"Kadının beyanı esastır" ilkesi nedir, ne değildir?

"Kadının beyanı esastır" ilkesi nedir, ne değildir?

 

BBC TürkçeFundanur Öztürk

Kamuoyunda "Kadının beyanı esastır" şeklinde bilinen fakat "Cinsel şiddete maruz kalanın beyanı esastır" şeklinde genişletilebilecek bu ilke, adil yargılamadaki çeşitli ihtiyaçları karşılamayı ve maddi gerçeğe ulaşmayı amaçlıyor. Hukukçular, ilkenin neden ve nasıl yanlış yorumlanabildiğini anlattı.

Cinsel suçlarda söz konusu olan "Kadının beyanı esastır" ilkesi, delil yetersizliği olan durumlarda kadın veya çocuğun beyanının esas alınarak kovuşturma aşamasına geçilmesi ve beyanın yargılama aşamasında da delil niteliği taşıyabilmesi anlamına geliyor. İlke etrafında dönen tartışmalar, kafa karışıklığını ve kavram karmaşasını da beraberinde getiriyor. İlkenin masumiyet karinesine aykırı olduğunu savunanlara karşı hukukçular, iki önermenin birbirine tezat oluşturmadığı görüşünde birleşiyor.

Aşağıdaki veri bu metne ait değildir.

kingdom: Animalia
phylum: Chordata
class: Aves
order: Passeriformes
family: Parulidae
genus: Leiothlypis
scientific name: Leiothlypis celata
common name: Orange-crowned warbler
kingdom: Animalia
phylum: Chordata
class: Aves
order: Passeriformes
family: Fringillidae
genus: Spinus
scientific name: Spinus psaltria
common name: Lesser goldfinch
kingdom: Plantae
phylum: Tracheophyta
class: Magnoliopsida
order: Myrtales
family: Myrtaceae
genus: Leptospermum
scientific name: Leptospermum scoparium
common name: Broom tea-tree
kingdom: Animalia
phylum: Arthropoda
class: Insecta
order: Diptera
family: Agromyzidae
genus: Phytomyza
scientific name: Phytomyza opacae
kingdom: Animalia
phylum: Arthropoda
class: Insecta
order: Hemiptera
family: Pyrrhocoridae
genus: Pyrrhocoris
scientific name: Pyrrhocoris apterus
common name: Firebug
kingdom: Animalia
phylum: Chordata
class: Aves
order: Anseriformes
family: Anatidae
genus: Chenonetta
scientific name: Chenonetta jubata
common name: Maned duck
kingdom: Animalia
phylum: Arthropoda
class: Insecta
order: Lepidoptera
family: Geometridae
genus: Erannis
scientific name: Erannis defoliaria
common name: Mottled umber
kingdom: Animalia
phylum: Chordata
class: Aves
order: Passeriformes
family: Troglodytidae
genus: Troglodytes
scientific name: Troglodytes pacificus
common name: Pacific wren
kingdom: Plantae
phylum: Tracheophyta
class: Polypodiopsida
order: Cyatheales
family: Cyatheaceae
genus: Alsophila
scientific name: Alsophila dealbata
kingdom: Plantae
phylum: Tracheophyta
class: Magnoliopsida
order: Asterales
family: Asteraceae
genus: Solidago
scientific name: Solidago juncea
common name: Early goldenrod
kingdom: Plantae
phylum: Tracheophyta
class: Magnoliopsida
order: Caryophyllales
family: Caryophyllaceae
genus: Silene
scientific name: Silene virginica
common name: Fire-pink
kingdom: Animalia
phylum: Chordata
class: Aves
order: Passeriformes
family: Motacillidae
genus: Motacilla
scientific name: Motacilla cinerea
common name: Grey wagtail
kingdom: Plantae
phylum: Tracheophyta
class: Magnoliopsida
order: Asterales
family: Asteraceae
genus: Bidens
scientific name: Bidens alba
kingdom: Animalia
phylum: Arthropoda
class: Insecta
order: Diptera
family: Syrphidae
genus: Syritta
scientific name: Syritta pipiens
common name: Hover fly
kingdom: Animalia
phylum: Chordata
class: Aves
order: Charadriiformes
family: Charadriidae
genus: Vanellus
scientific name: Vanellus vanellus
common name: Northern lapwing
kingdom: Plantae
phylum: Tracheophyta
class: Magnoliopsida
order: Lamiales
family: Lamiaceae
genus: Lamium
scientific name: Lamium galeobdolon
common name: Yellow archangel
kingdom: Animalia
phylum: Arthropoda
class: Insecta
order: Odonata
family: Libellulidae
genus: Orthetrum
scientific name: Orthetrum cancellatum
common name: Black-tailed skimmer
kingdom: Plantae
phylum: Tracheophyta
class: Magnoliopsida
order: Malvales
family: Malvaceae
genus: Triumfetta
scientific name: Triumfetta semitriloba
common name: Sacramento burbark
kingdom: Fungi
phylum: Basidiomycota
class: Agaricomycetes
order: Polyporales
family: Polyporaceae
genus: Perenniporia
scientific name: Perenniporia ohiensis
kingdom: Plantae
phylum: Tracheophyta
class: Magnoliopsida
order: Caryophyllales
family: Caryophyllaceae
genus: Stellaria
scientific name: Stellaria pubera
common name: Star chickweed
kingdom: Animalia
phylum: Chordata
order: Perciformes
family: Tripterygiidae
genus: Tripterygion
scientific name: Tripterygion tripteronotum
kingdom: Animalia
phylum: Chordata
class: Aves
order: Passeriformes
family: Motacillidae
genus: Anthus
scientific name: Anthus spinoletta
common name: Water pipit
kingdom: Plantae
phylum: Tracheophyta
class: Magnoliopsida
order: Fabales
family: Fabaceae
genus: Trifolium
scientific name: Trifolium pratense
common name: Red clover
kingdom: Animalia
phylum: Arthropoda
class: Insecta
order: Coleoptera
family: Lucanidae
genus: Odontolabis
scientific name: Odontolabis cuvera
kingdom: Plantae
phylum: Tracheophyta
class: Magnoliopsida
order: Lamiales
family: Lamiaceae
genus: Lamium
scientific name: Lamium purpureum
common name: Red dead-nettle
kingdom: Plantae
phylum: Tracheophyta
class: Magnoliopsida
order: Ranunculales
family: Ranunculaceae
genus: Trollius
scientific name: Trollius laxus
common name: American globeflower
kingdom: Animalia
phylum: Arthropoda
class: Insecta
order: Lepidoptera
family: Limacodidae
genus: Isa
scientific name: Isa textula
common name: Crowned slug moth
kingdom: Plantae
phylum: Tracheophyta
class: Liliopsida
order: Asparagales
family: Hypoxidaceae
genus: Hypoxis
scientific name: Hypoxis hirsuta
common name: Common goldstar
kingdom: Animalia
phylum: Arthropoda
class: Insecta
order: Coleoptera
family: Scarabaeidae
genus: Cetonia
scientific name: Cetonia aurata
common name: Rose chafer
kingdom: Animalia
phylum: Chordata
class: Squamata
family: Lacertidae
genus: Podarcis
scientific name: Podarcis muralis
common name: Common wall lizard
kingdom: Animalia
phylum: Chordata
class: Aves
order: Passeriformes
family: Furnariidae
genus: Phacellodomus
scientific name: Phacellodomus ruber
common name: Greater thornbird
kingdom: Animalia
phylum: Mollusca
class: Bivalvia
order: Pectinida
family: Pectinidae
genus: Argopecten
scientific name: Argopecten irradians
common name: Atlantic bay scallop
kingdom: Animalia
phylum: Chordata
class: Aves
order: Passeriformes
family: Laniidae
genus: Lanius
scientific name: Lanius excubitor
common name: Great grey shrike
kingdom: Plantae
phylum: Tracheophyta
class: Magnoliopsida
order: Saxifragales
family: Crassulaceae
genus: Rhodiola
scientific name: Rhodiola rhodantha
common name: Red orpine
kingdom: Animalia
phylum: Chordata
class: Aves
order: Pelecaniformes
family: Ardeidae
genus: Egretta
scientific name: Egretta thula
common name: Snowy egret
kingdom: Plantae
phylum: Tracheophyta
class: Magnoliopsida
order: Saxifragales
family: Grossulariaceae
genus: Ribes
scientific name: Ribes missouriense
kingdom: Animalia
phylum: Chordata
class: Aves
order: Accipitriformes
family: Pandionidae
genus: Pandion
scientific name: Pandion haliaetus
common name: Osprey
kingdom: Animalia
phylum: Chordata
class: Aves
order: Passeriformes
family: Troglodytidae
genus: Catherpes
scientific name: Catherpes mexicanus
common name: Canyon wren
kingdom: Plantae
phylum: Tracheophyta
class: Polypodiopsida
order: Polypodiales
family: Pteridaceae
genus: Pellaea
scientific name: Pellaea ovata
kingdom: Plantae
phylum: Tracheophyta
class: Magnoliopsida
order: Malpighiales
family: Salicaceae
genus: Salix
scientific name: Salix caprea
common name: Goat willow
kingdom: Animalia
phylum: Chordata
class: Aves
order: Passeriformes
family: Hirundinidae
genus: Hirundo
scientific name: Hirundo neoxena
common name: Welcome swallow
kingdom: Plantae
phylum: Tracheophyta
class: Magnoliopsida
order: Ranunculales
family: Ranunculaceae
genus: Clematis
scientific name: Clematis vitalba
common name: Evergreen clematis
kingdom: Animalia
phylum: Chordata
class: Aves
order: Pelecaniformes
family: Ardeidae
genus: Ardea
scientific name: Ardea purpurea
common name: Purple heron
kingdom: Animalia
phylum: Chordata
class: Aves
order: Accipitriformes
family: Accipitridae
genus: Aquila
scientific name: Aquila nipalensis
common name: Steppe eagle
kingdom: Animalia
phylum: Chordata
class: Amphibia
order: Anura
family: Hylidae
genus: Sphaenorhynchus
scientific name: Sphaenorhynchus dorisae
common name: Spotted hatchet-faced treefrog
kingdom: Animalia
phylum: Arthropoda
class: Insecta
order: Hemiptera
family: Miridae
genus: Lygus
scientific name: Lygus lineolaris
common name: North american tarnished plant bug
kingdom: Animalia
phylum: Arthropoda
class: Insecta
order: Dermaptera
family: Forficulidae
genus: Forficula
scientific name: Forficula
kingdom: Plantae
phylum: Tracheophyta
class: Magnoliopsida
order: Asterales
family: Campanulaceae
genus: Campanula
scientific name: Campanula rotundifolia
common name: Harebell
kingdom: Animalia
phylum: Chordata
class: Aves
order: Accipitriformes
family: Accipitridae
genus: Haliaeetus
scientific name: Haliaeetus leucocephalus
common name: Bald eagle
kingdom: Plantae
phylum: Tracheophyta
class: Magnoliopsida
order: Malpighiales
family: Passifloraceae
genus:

Kadın Cinayetlerini Durduracağız Platformu Genel Temsilcisi Gülsüm Kav, "Cinsiyet eşitsizliğinin ağır olduğu toplumlarda, kadının cinsel şiddet başta olmak üzere bütün şiddet biçimlerini dile getirmesi hiç kolay değil" diyor:

"Kadınların beyan ve ifşa dediğimiz yere varmaları hakikaten çok ağır bir şey yaşadıklarında mümkün oluyor. Bu ilkeyle kadını dile getirme konusunda güçlendirmek amaçlanıyor."

'Bu ilke Yargıtay'ın çok eski bir içtihatıdır'

Adalet Bakanlığı yetkilisi ise ilkenin gerekliliğini şöyle açıklıyor:

"6284'e göre korunma talep eden kişi, tedbir için aile mahkemesine veya savcılık veya kolluk birimlerine delil olmadan talepte bulunabilir. Tedbir kararı verilmesi için de delil aranmaz. Aynı iddialarla ilgili olarak soruşturma açılmasını da talep edebilir. Talep olmasa veya şikayet olmasa da bazı suçlar için savcı doğrudan soruşturma yapabilir, önemli olan suçun niteliğidir.

"Bu ilke Yargıtay'ın çok eski bir içtihatıdır ve der ki: Bir kadın ya da çocuk kendi şerefini ve namusunu da ortaya koyarak, kendisine cinsel istismarda bulunulduğuna dair bir iddiada bulunmaz. O nedenle somut olayın özelliklerine göre değerlendirme yapılır."

'Delil bulunamıyorsa bile kadının beyanı esas alınabilir'

Cinsel saldırıya ilişkin yeterli delilin bulunmadığı durumlarda, kadın ya da çocuğun beyanı sadece kovuşturma aşamasına geçilmesinde değil, davanın nasıl sonuçlanacağında da belirleyici olabiliyor. Avukat Hatice Kaynak, cinsel saldırı iddiaları bazen delille desteklenebilse de çoğu zaman bunun oldukça zor olduğunu iki farklı örnekle anlatıyor:

"Bir Alman kadının tecavüze uğradığı bir dava delille desteklenebilmişti. Bardan beraber çıktığı bir erkekle çorba içmeye gidelim demişler. Erkek, 'Evden bir şey almam gerekiyor' diyerek kadını kendi evine götürmüş. Eve girer girmez kapıları kilitlemiş ve kadına tecavüz etmiş.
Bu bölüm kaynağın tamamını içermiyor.